What is required
Keep to one stretch of the data below, the lines from the one with "80-110 Min. |" up to and including the one with "The cooking result", and return that stretch exactly.

Material for the task
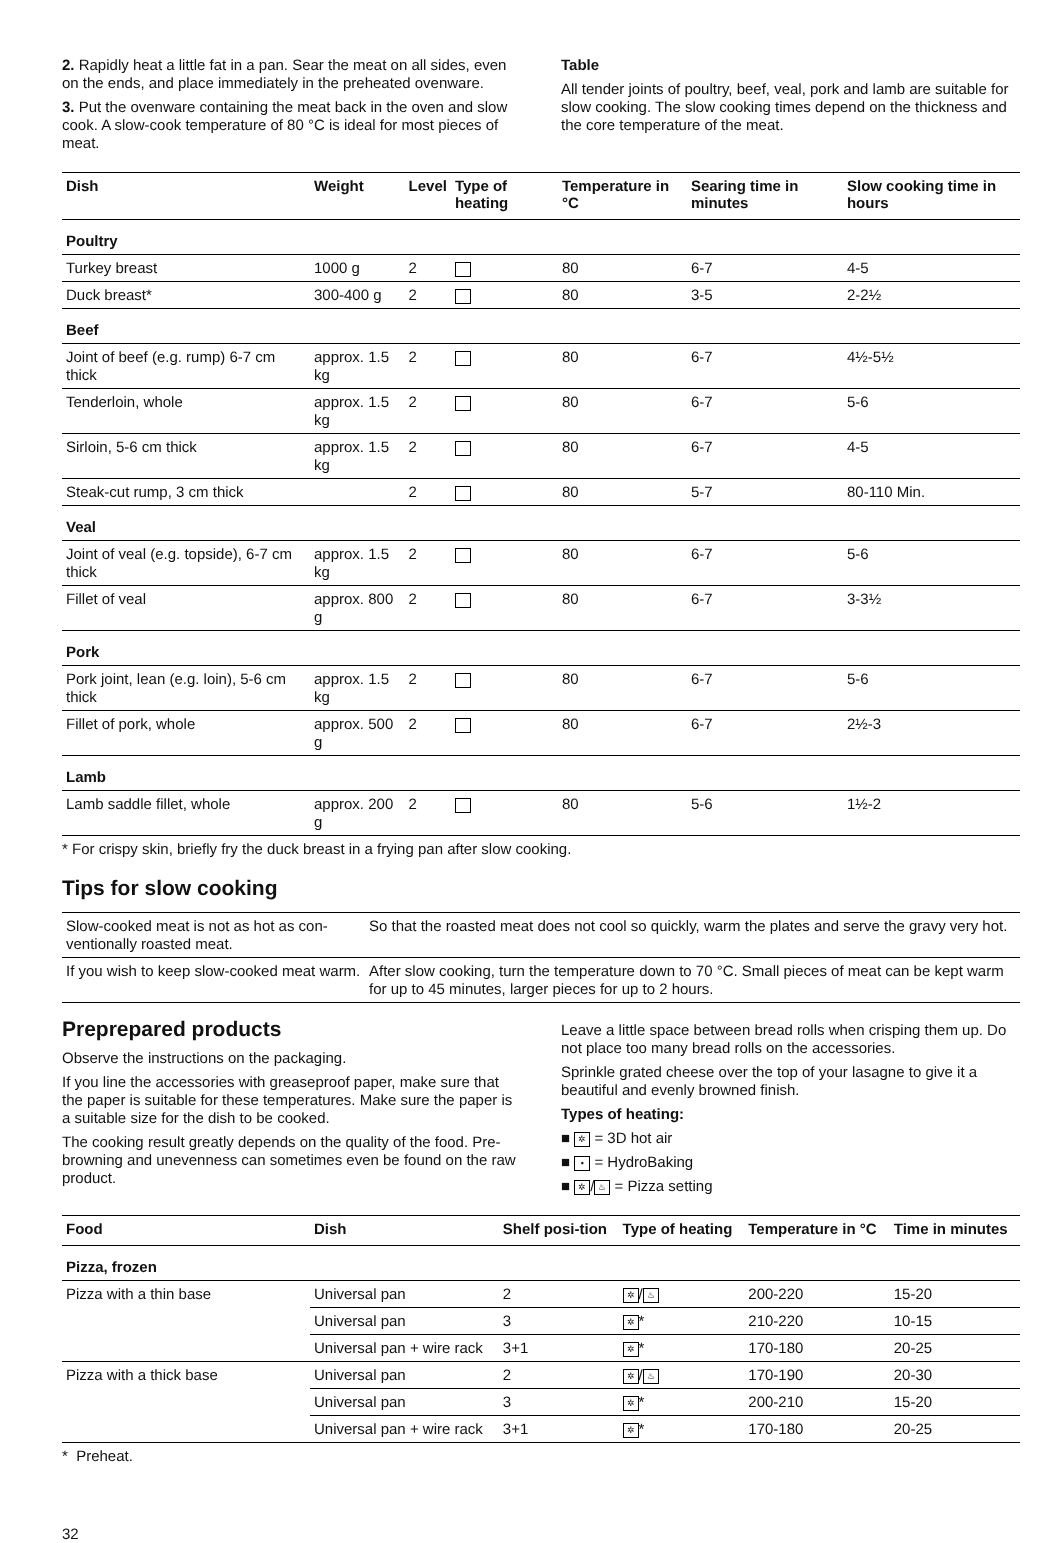2. Rapidly heat a little fat in a pan. Sear the meat on all sides, even on the ends, and place immediately in the preheated ovenware.
3. Put the ovenware containing the meat back in the oven and slow cook. A slow-cook temperature of 80 °C is ideal for most pieces of meat.
Table
All tender joints of poultry, beef, veal, pork and lamb are suitable for slow cooking. The slow cooking times depend on the thickness and the core temperature of the meat.
| Dish | Weight | Level | Type of heating | Temperature in °C | Searing time in minutes | Slow cooking time in hours |
| --- | --- | --- | --- | --- | --- | --- |
| Poultry | | | | | | |
| Turkey breast | 1000 g | 2 | | 80 | 6-7 | 4-5 |
| Duck breast* | 300-400 g | 2 | | 80 | 3-5 | 2-2½ |
| Beef | | | | | | |
| Joint of beef (e.g. rump) 6-7 cm thick | approx. 1.5 kg | 2 | | 80 | 6-7 | 4½-5½ |
| Tenderloin, whole | approx. 1.5 kg | 2 | | 80 | 6-7 | 5-6 |
| Sirloin, 5-6 cm thick | approx. 1.5 kg | 2 | | 80 | 6-7 | 4-5 |
| Steak-cut rump, 3 cm thick | | 2 | | 80 | 5-7 | 80-110 Min. |
| Veal | | | | | | |
| Joint of veal (e.g. topside), 6-7 cm thick | approx. 1.5 kg | 2 | | 80 | 6-7 | 5-6 |
| Fillet of veal | approx. 800 g | 2 | | 80 | 6-7 | 3-3½ |
| Pork | | | | | | |
| Pork joint, lean (e.g. loin), 5-6 cm thick | approx. 1.5 kg | 2 | | 80 | 6-7 | 5-6 |
| Fillet of pork, whole | approx. 500 g | 2 | | 80 | 6-7 | 2½-3 |
| Lamb | | | | | | |
| Lamb saddle fillet, whole | approx. 200 g | 2 | | 80 | 5-6 | 1½-2 |
* For crispy skin, briefly fry the duck breast in a frying pan after slow cooking.
Tips for slow cooking
| Slow-cooked meat is not as hot as con-ventionally roasted meat. | So that the roasted meat does not cool so quickly, warm the plates and serve the gravy very hot. |
| If you wish to keep slow-cooked meat warm. | After slow cooking, turn the temperature down to 70 °C. Small pieces of meat can be kept warm for up to 45 minutes, larger pieces for up to 2 hours. |
Preprepared products
Observe the instructions on the packaging.
If you line the accessories with greaseproof paper, make sure that the paper is suitable for these temperatures. Make sure the paper is a suitable size for the dish to be cooked.
The cooking result greatly depends on the quality of the food. Pre-browning and unevenness can sometimes even be found on the raw product.
Leave a little space between bread rolls when crisping them up. Do not place too many bread rolls on the accessories.
Sprinkle grated cheese over the top of your lasagne to give it a beautiful and evenly browned finish.
Types of heating:
■ ✲ = 3D hot air
■ • = HydroBaking
■ ✲ / ♨ = Pizza setting
| Food | Dish | Shelf posi-tion | Type of heating | Temperature in °C | Time in minutes |
| --- | --- | --- | --- | --- | --- |
| Pizza, frozen | | | | | |
| Pizza with a thin base | Universal pan | 2 | ✲ / ♨ | 200-220 | 15-20 |
| | Universal pan | 3 | ✲ * | 210-220 | 10-15 |
| | Universal pan + wire rack | 3+1 | ✲ * | 170-180 | 20-25 |
| Pizza with a thick base | Universal pan | 2 | ✲ / ♨ | 170-190 | 20-30 |
| | Universal pan | 3 | ✲ * | 200-210 | 15-20 |
| | Universal pan + wire rack | 3+1 | ✲ * | 170-180 | 20-25 |
* Preheat.
32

Task solution
| Steak-cut rump, 3 cm thick | | 2 | | 80 | 5-7 | 80-110 Min. |
| Veal | | | | | | |
| Joint of veal (e.g. topside), 6-7 cm thick | approx. 1.5 kg | 2 | | 80 | 6-7 | 5-6 |
| Fillet of veal | approx. 800 g | 2 | | 80 | 6-7 | 3-3½ |
| Pork | | | | | | |
| Pork joint, lean (e.g. loin), 5-6 cm thick | approx. 1.5 kg | 2 | | 80 | 6-7 | 5-6 |
| Fillet of pork, whole | approx. 500 g | 2 | | 80 | 6-7 | 2½-3 |
| Lamb | | | | | | |
| Lamb saddle fillet, whole | approx. 200 g | 2 | | 80 | 5-6 | 1½-2 |
* For crispy skin, briefly fry the duck breast in a frying pan after slow cooking.
Tips for slow cooking
| Slow-cooked meat is not as hot as con-ventionally roasted meat. | So that the roasted meat does not cool so quickly, warm the plates and serve the gravy very hot. |
| If you wish to keep slow-cooked meat warm. | After slow cooking, turn the temperature down to 70 °C. Small pieces of meat can be kept warm for up to 45 minutes, larger pieces for up to 2 hours. |
Preprepared products
Observe the instructions on the packaging.
If you line the accessories with greaseproof paper, make sure that the paper is suitable for these temperatures. Make sure the paper is a suitable size for the dish to be cooked.
The cooking result greatly depends on the quality of the food. Pre-browning and unevenness can sometimes even be found on the raw product.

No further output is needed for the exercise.